PREMIO LIEBSTER AWARD






     Tengo que dar las gracias a Aida Aisaya, una fantástica bloguera, por haberme nominado desde su interesante blog "Sonámbula que no despierta" al premio Liebster Award; de esta manera, me ha pasado el testigo para que yo tenga la oportunidad, también, de nominar a varios blogueros dignos de mi admiración.


     Estas son las normas (muy sencillas) para pasar de nominado a premiado:
    
     -Agradecer al blog que te ha nominado, además de seguirlo a partir de ahora.
     -Responder a las once preguntas que te haré a continuación.
     -Nominar a cinco o a once blogs (puedes elegir la cantidad) con menos de 200 seguidores.
     -Avisarles de que han sido nominados (a través de Google+, de sus propios blogs o de otras maneras).
     -Hacer once preguntas a los blogs que nomines (pueden ser las mismas que yo te haga a tí o echarle imaginación). 

     Estas son las preguntas que me han hecho:

     1-¿Cuánto tiempo llevas con el blog?
     Aunque llevaba tiempo queriendo tener un blog, he tenido que esperar a disponer del tiempo suficiente para alimentarlo como creo que es debido. Es muy jovencito; nació a últimos de junio de 2015.
    
     2-¿Recuerdas el libro que te enganchó a la lectura?
     Me siento incapaz de contestar con exactitud a esta pregunta; pero, me atrevería a decir que aquella primera frase que me enseñaron, con apenas unos añitos, fue la que me enganchó "mi mamá me mima".
    
     3-¿Cuál es tu personaje ficticio favorito?
     Si sólo nombrase a uno, los otros cuantos millones de ellos podrían dolerse. 
    
     4-¿Has leído algún libro de terror? ¿Te gustó? ¿Te dio miedo?
     Libro, no; relatos cortos, si. Me encantaron y no sentí nada de miedo porque el tema, aunque horrible, quedó totalmente suavizado por lo maravillosamente escrito que estaba.
    
     5-¿En alguna ocasión has dejado un libro sin terminar?
     Jamás, aunque a veces me arrepienta por pensar que es un tiempo tirado; pero, al final, siempre decido acabarlo por respeto al escritor.
    
     6-¿Te gustaría escribir una novela?
     No me quita el sueño saber que, probablemente, me iré de este mundo sin haberla escrito; pero, reconozco que sería interesante disponer de las vidas de unos pocos personajes a mi antojo durante la friolera de cien o doscientas páginas.
    
     7-¿Alguna vez has soñado con algún personaje literario?
     Claro; si el libro me absorbe, por supuesto que sí.
    
     8-¿Algún autor con el que establezcas una relación amor/odio?
     No; o aún no me he visto en el caso.
    
     9-¿Me recomiendas que visite algún blog en especial?
     Por supuesto, el de los blogs que estoy a punto de nominar; y, te aconsejo que nunca te canses de buscar nuevos blogs, porque hay muchos y algunos muy buenos.
    
     10-Si fueras a una cena y pudieras elegir a tres personas literarias que te acompañaran ¿cuales elegirías?
     Responderé genéricamente, pues personalmente me sería imposible decidir: Un escritor, un bibliotecario y el dueño de una librería antigua.
    
     11-¿Podrías dar un consejo para mejorar un blog?
     Un blog que tiene encanto, lo tiene porque es de uno mismo; con mis consejos, ya no sería así. Un blog o tiene o no tiene encanto.

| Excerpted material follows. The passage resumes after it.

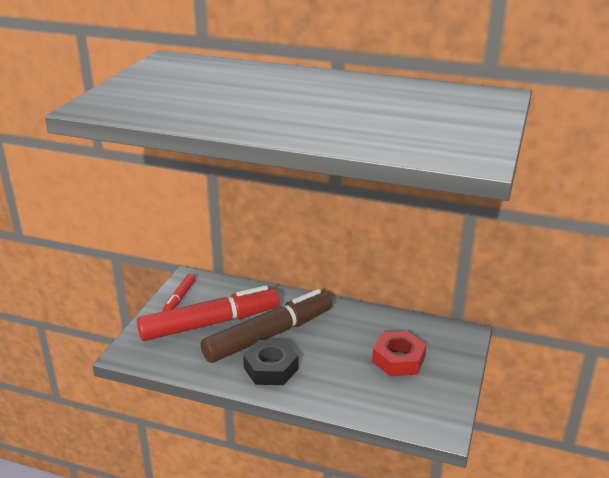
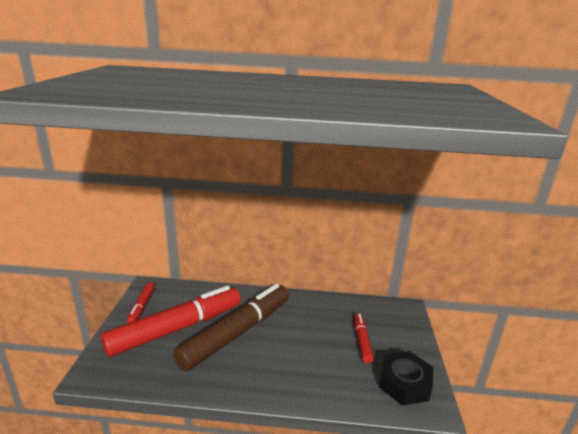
camera: 15 degrees left, 5 degrees down
black nut [243,340,298,385] -> black nut moved to [379,351,433,405]
red nut [372,331,426,377] -> red marker [354,313,373,363]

     En fin, no ha sido tan complicado contestar a estas preguntas; así que he decidido que estaría bien que para vosotros fuesen las mismas.

     Y, para terminar, hay cinco blogs que, por varios motivos, merecen mi nominación; y son los siguientes:

     1- Varado en la llanura, de Gerardo Vazquez.
     2- Desencadenando melodías, de Maria José E.M.
     3- Las mamás virtuales, de Miriam Gimenez Porcel.
     4- Mujer en los cincuenta.
     5- Viviendo al otro lado del espejo, de Mar Goizueta.


     Y, ahora, sólo os queda disfrutar de vuestra nominación y premio al igual que yo he disfrutado de los míos.